We dare you to read this!

by Sean Carter
08/16/04

In my continuing effort to avoid gainful employment, I constantly search the wire services for offbeat legal stories. Fortunately, I never have to look far as our judges, lawyers, police officers and criminals seem to make a pretty good case against evolution. Sadly, most of what goes on in our courts is just plain childish and if you don’t believe me, just consider the following case from last week.

In Nebraska, two men were arrested for public indecency and disorderly conduct after walking through a Wal-Mart wearing nothing but women’s thong underwear and their t-shirts. The two men purchased the underwear, went into a bathroom, put them on and then walked through the store. However, they didn’t walk fast enough and were nabbed by police officers in the parking lot.

When asked why they would pull such a silly stunt, one of the men answered … and no, I’m not kidding … he had been “triple-dog dared.” Now, please understand that the two men in question here are 35 and 36 years old respectively. Yet, despite seven decades of life experience between them, they’re still susceptible to the infamous “triple-dog dare.”

However, if this wasn’t childish enough, consider that the authorities in Nebraska have decided NOT to charge these men. Apparently, in the Cornhusker State, the “triple-dog dare” defense is a valid defense to a crime. I haven’t been able to determine if the “double-dog dare” or “single-dog dare” have the same legal effect but I’m checking into it.

Seriously, this is the most ridiculous thing I’ve heard since my wife suggested that we have a third child (“Come on, baby. How much work could an extra child be?”). A dare shouldn’t be a defense to a crime, even a minor one. In fact, if you commit a crime on a dare, you should get the maximum sentence under the law just for the principle of the thing.

● Data excerpts
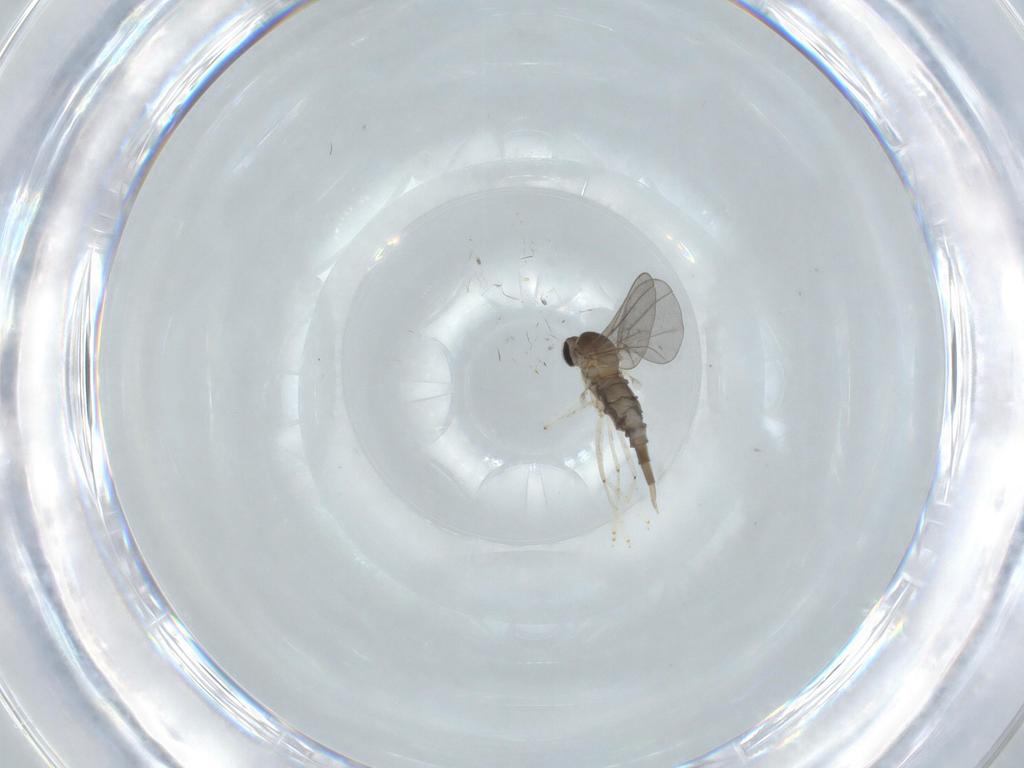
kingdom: Animalia
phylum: Arthropoda
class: Insecta
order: Diptera
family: Cecidomyiidae
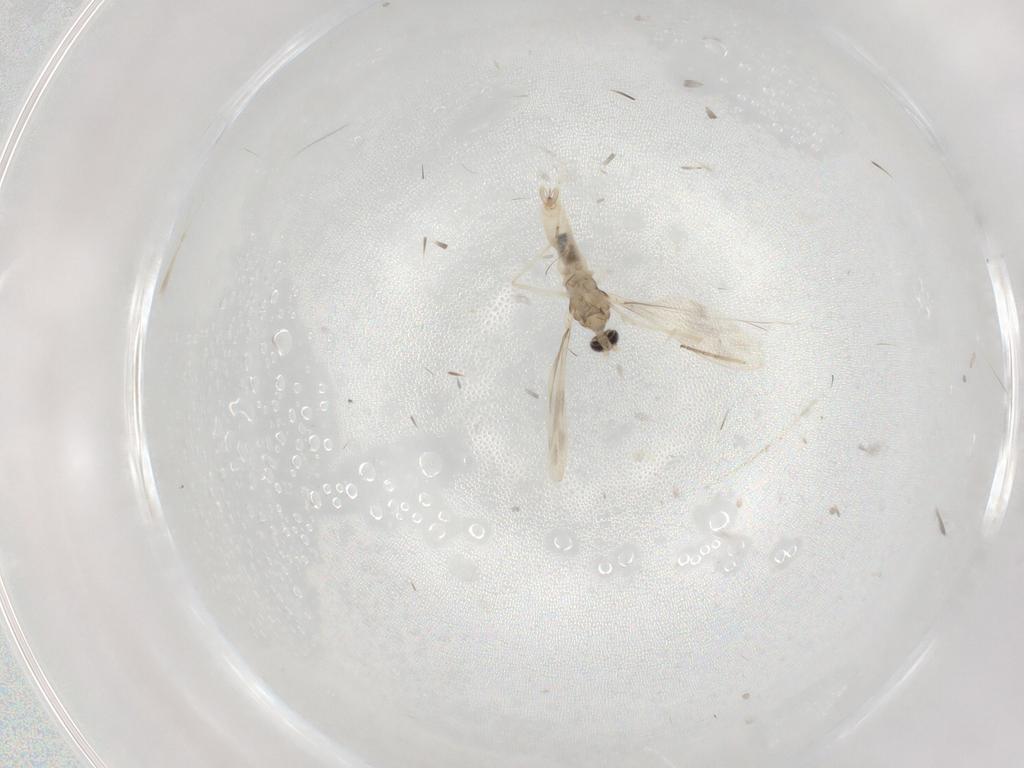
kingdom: Animalia
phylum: Arthropoda
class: Insecta
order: Diptera
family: Cecidomyiidae
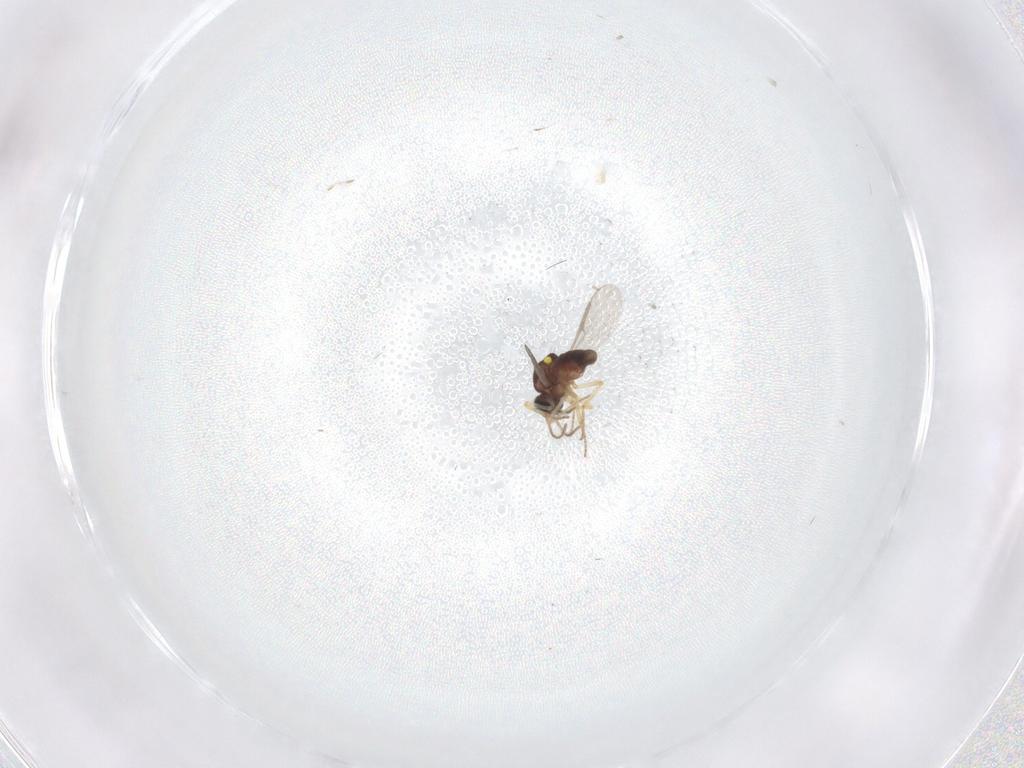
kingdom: Animalia
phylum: Arthropoda
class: Insecta
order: Diptera
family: Ceratopogonidae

● Problems to work on
**a)** Rewrite the column on the dare defense from "However, if this" up to and including "of the thing.", changing "ridiculous" to "absurd".
**b)** According to the column on the dare defense, which groups of people seem to make a pretty good case against evolution? List all of them.

● Final answers
**a)**
However, if this wasn’t childish enough, consider that the authorities in Nebraska have decided NOT to charge these men. Apparently, in the Cornhusker State, the “triple-dog dare” defense is a valid defense to a crime. I haven’t been able to determine if the “double-dog dare” or “single-dog dare” have the same legal effect but I’m checking into it.

Seriously, this is the most absurd thing I’ve heard since my wife suggested that we have a third child (“Come on, baby. How much work could an extra child be?”). A dare shouldn’t be a defense to a crime, even a minor one. In fact, if you commit a crime on a dare, you should get the maximum sentence under the law just for the principle of the thing.

**b)** Judges, lawyers, police officers and criminals.